|M.Sc Student||Veremkroit Michael|
|Subject||Analytic Exploration of Discrete Breathers in a|
Forced-Damped Klein-Gordon Type Chain
|Department||Department of Mechanical Engineering||Supervisor||Professor Oleg Gendelman|
|Full Thesis text|
Discrete Breathers (DB, coined also intrinsic localized models-ILM) are localized excitations in spatially extended discrete systems. These systems are translationally invariant, implying the absence of disorder or defects. They are solutions of a variety of underlying nonlinear lattice models. These special solutions are typically characterized as time-periodic and spatially localized.
Nonlinearity and discreteness, key properties of a lattice which can support the existence of a discrete breather, are inherent to many systems in nature, such as crystals and molecules, but also to artificial systems e.g. Bose-Einstein condensates, Josephson Junctions, optical devices or micromechanical devices.
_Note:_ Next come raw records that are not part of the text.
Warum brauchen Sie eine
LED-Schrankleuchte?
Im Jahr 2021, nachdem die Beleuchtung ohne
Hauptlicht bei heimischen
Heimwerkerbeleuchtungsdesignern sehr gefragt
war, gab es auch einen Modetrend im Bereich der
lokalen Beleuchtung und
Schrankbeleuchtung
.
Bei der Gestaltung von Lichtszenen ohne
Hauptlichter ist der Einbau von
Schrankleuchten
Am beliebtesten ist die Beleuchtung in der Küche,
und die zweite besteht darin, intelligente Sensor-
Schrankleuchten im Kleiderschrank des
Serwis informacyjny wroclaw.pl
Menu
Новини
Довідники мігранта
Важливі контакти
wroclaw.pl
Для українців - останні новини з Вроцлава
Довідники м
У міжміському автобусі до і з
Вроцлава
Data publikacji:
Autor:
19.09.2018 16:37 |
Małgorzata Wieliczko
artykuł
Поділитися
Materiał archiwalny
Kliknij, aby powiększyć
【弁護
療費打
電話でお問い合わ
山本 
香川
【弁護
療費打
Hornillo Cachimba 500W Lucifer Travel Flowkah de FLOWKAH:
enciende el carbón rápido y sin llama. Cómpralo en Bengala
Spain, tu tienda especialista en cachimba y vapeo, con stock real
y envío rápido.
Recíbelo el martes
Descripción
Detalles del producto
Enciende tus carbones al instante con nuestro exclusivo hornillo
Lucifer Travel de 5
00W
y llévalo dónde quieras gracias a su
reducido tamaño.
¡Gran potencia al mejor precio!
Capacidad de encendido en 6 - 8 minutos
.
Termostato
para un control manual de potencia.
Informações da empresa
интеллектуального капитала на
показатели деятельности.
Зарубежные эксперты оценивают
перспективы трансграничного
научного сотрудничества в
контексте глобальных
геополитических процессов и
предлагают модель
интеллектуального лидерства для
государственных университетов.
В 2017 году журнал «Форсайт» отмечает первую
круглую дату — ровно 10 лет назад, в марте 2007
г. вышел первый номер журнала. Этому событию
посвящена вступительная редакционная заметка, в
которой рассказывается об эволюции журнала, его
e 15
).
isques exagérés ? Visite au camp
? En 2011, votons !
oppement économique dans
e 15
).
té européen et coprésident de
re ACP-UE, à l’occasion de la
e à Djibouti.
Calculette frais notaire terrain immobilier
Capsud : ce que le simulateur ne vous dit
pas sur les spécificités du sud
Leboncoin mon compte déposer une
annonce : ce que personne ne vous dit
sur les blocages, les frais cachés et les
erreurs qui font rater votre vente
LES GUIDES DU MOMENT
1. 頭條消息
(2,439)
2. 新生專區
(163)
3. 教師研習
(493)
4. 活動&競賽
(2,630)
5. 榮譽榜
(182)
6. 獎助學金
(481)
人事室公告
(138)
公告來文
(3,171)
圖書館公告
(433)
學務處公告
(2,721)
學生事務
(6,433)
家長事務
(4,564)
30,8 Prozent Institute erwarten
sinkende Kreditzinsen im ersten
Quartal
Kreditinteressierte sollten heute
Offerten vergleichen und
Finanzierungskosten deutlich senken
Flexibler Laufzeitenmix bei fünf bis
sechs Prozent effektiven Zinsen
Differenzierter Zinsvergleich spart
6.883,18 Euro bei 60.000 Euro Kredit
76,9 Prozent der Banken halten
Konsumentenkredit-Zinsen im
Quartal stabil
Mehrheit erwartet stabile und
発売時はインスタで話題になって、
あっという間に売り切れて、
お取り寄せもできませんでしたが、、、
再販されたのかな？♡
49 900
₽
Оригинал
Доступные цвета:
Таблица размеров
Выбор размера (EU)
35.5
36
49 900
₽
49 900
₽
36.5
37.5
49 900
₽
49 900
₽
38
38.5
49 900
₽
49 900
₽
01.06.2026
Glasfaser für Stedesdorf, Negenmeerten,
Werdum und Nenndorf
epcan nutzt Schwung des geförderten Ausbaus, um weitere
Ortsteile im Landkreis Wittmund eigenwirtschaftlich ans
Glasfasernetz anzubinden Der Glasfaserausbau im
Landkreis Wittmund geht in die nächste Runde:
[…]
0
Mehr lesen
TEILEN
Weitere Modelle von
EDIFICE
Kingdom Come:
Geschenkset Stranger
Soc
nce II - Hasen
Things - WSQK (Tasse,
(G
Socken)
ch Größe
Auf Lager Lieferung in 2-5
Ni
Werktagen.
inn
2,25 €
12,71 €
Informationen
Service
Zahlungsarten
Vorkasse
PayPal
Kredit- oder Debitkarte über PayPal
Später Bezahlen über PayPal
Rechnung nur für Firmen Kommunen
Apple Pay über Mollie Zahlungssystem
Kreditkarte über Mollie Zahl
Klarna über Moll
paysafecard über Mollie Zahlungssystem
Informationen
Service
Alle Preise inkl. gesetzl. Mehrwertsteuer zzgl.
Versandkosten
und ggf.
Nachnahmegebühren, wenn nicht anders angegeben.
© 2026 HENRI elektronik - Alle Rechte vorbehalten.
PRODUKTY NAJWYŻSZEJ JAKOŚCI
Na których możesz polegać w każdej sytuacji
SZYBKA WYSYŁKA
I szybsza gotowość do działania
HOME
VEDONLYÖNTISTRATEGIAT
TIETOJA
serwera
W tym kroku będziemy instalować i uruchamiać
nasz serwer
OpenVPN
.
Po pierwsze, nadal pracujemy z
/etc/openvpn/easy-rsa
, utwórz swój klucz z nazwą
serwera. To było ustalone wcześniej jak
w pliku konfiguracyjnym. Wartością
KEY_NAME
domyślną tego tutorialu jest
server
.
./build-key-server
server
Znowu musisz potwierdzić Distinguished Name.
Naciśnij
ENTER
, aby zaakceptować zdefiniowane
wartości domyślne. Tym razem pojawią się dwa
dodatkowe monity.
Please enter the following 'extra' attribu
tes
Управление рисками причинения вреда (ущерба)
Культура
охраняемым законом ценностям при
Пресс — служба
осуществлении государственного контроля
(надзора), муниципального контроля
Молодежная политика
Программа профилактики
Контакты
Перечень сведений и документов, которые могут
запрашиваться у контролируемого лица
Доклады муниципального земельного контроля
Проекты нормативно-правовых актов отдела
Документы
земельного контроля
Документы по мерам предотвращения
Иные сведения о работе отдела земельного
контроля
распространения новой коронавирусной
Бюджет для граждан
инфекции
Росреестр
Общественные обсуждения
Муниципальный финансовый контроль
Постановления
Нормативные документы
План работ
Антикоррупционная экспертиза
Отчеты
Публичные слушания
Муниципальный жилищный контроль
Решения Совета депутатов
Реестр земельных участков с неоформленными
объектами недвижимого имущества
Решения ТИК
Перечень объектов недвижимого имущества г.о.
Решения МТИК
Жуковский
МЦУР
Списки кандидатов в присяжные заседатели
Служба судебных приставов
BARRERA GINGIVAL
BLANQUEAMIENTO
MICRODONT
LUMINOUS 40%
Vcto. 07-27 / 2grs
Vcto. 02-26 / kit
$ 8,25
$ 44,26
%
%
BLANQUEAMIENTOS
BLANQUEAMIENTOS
The purpose of this research is to analyze forced-damped nonlinear coupled oscillators in an infinite 1-D chain. We suggest an analytical approximation for the discrete breather. The approximation is based on the idea that the nonlinearity is taken into account only in the central part of the breather; the tails are treated as linear excitations. This idea allows drastic reduction of the dimensionality and allows one to obtain tractable analytical expressions. The analysis is based on Harmonic Balance method. This method allows prediction of possible response regimes of the system, and predicts the existence of a DB under a specific set of parameters. The results are verified by means of numerical simulations. Using the numerical model, it is possible to justify the approximations made in the analytical procedure. The analytical model successfully predicts the response regimes, as one stays far enough from the boundaries of DB existence zone in the space of parameters.